MLLGDATA-ANJun 2, 2015

An objective prior that unifies objective Bayes and information-based inference

arXiv:1506.00745v2
AI Analysis

This foundational work addresses a core problem in statistical inference for researchers and practitioners, offering a widely-applicable approach to machine-learning problems, including singular models.

The paper tackles the problem of unifying objective Bayesian and information-based statistical inference by introducing the w-prior, which makes marginal probability an unbiased estimator of predictive performance and is equivalent to the Akaike Information Criterion for regular models asymptotically.

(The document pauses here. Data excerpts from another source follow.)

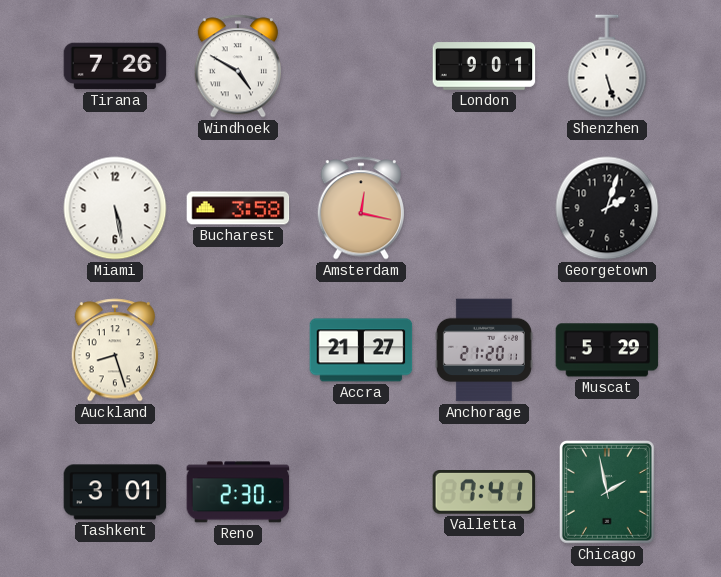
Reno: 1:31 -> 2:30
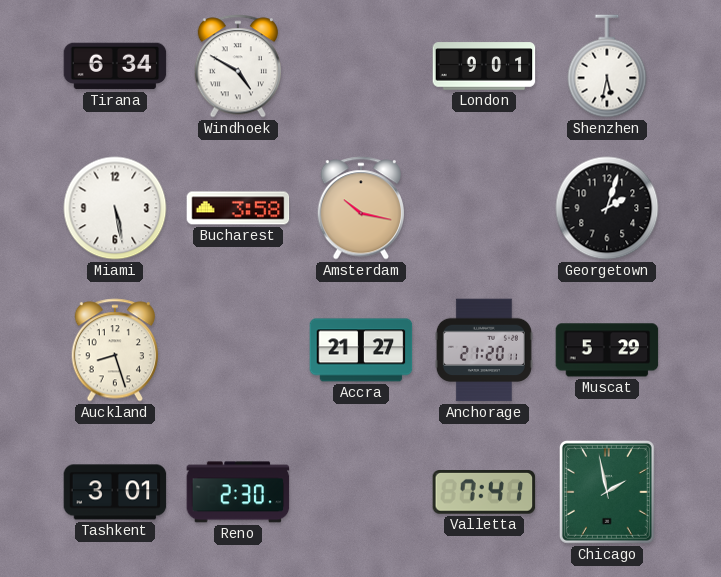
Tirana: 7:26 -> 6:34
Shenzhen: 5:27 -> 5:32
Amsterdam: 12:17 -> 10:17
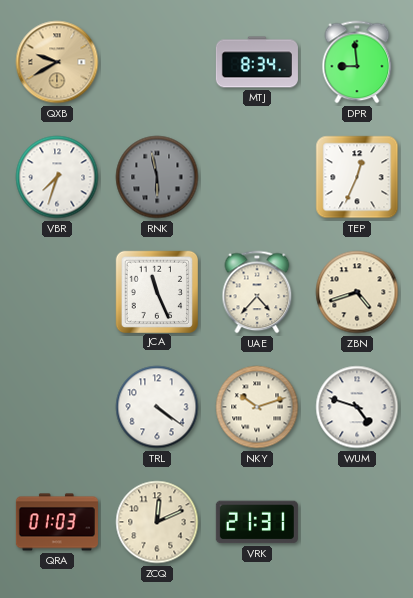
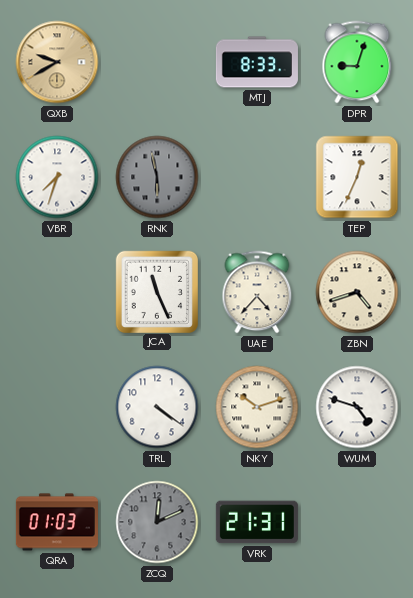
MTJ: 8:34 -> 8:33
DPR: 8:59 -> 9:03
ZCQ dial: cream -> grey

There are three principle paradigms of statistical inference: (i) Bayesian, (ii) information-based and (iii) frequentist inference. We describe an objective prior (the weighting or $w$-prior) which unifies objective Bayes and information-based inference. The $w$-prior is chosen to make the marginal probability an unbiased estimator of the predictive performance of the model. This definition has several other natural interpretations. From the perspective of the information content of the prior, the $w$-prior is both uniformly and maximally uninformative. The $w$-prior can also be understood to result in a uniform density of distinguishable models in parameter space. Finally we demonstrate the the $w$-prior is equivalent to the Akaike Information Criterion (AIC) for regular models in the asymptotic limit. The $w$-prior appears to be generically applicable to statistical inference and is free of {\it ad hoc} regularization. The mechanism for suppressing complexity is analogous to AIC: model complexity reduces model predictivity. We expect this new objective-Bayes approach to inference to be widely-applicable to machine-learning problems including singular models.